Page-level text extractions
--

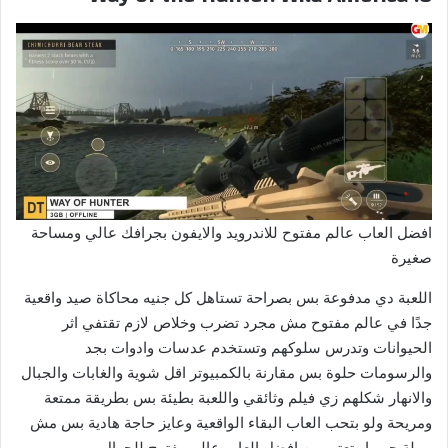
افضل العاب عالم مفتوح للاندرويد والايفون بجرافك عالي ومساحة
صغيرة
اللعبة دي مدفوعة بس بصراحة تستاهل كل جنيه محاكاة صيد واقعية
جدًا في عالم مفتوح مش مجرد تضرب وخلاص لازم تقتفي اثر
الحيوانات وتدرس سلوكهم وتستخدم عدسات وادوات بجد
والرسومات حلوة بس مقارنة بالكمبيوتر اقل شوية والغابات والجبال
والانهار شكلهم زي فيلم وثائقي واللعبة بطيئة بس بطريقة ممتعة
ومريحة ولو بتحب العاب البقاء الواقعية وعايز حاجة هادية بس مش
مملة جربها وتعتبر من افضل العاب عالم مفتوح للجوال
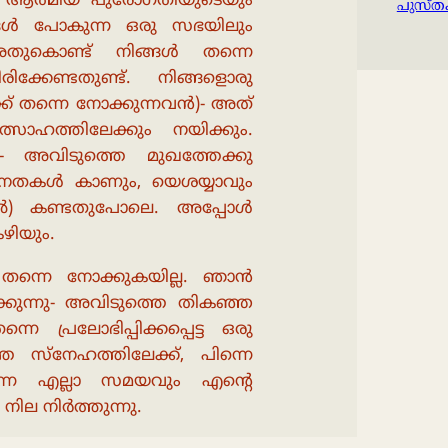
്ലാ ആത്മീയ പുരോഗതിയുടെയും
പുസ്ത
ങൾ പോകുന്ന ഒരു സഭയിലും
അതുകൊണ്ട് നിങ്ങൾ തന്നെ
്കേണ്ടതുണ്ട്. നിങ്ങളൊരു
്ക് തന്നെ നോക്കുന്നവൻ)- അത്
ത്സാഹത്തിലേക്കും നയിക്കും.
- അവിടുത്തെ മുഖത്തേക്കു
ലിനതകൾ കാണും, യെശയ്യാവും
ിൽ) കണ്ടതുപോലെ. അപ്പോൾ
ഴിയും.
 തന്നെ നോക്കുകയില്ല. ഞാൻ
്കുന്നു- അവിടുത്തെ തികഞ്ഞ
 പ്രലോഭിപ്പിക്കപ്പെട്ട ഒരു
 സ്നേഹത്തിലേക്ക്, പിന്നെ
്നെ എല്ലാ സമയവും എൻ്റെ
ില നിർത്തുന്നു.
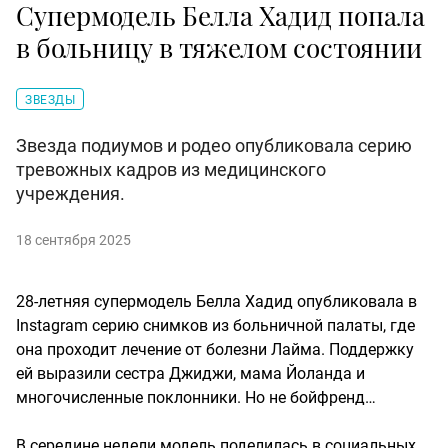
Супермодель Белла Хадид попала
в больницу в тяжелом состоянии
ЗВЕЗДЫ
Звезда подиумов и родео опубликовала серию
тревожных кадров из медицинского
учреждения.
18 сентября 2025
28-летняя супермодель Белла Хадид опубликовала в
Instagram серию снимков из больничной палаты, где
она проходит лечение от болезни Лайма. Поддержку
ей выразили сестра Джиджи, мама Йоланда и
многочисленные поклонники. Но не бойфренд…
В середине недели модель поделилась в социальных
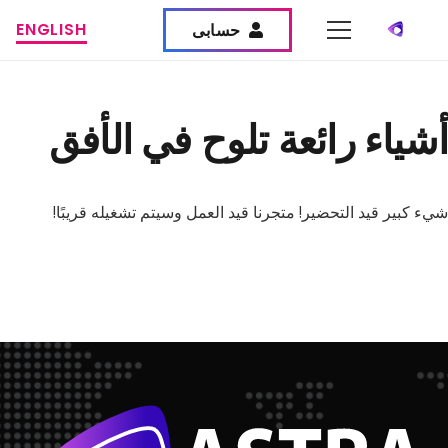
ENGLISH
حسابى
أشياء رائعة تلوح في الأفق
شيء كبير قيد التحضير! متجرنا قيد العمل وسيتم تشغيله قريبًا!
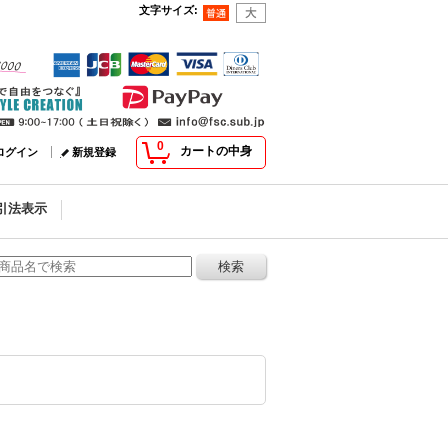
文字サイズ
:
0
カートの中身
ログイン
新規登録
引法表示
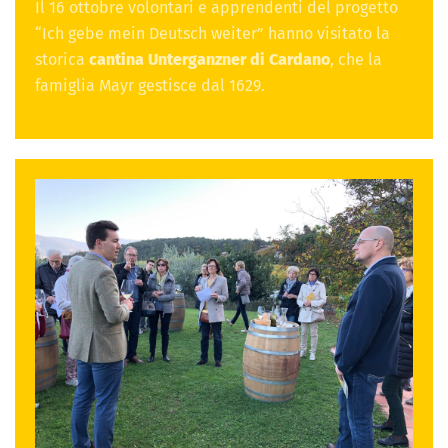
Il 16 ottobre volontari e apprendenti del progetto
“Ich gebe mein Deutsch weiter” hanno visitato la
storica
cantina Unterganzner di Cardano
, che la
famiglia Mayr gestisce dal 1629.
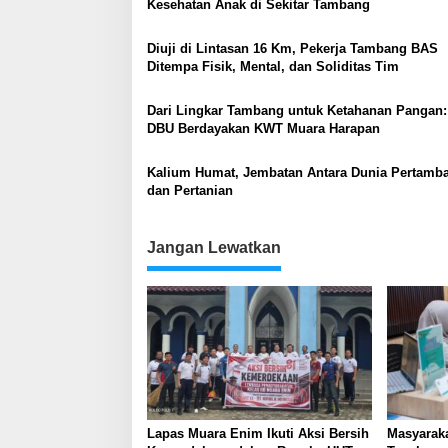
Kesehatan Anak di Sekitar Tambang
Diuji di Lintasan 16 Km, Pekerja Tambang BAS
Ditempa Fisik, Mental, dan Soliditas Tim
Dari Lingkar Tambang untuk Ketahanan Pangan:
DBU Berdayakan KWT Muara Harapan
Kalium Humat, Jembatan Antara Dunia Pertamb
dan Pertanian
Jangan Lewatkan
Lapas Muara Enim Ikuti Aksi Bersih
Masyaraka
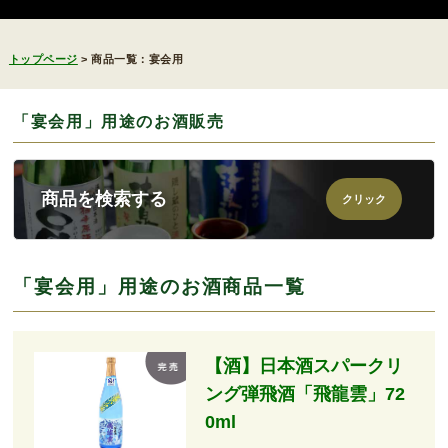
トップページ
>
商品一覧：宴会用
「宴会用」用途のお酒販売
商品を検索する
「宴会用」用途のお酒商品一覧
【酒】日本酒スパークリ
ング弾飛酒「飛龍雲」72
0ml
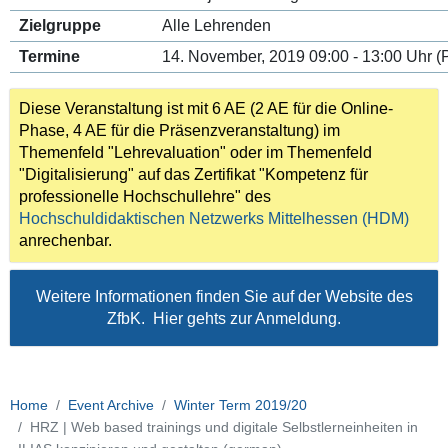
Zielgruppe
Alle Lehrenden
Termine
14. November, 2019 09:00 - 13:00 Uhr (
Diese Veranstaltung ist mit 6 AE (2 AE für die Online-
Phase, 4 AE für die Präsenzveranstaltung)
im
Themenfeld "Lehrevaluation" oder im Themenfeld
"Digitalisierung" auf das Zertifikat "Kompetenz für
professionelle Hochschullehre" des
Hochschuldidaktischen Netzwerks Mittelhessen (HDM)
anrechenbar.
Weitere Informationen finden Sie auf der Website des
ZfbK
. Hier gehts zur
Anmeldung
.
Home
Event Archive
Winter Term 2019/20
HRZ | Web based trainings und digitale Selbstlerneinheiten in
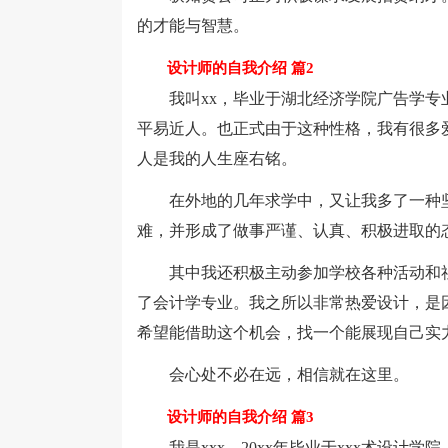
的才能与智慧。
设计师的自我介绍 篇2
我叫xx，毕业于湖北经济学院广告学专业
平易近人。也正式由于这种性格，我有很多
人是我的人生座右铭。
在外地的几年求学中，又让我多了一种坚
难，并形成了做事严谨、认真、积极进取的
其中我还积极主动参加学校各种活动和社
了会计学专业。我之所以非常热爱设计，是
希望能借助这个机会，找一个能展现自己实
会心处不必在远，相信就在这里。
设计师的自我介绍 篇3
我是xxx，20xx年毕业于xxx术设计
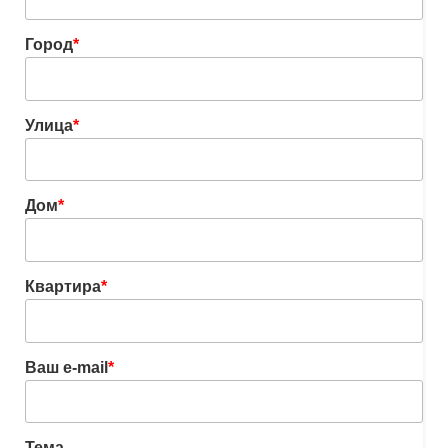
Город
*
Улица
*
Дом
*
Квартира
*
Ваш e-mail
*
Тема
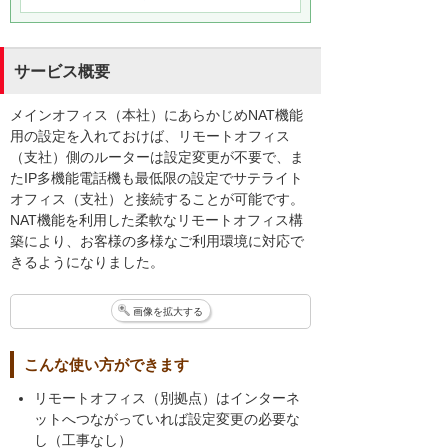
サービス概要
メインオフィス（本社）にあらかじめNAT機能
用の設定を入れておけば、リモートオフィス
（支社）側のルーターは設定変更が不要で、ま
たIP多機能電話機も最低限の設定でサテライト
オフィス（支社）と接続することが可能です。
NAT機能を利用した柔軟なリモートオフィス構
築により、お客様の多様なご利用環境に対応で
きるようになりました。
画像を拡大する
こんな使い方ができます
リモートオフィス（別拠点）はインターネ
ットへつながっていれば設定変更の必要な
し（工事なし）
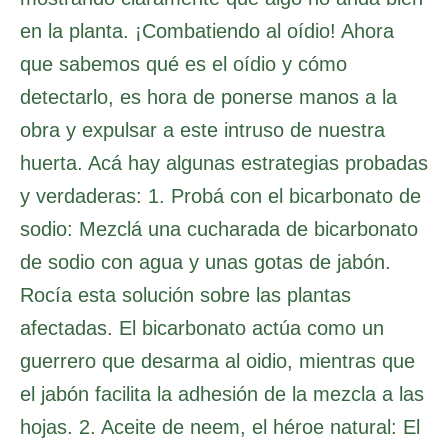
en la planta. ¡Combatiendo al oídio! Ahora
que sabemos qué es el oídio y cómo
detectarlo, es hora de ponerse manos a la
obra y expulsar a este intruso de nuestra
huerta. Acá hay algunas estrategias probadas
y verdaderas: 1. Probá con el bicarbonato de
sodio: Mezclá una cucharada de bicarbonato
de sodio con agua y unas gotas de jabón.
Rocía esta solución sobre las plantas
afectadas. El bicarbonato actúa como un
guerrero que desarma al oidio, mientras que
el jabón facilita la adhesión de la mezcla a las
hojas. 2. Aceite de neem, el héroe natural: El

--

**Activity:** Which lines of the records above contain the word "серию"? Copy each of them.

**Finished task:**
Звезда подиумов и родео опубликовала серию
Instagram серию снимков из больничной палаты, где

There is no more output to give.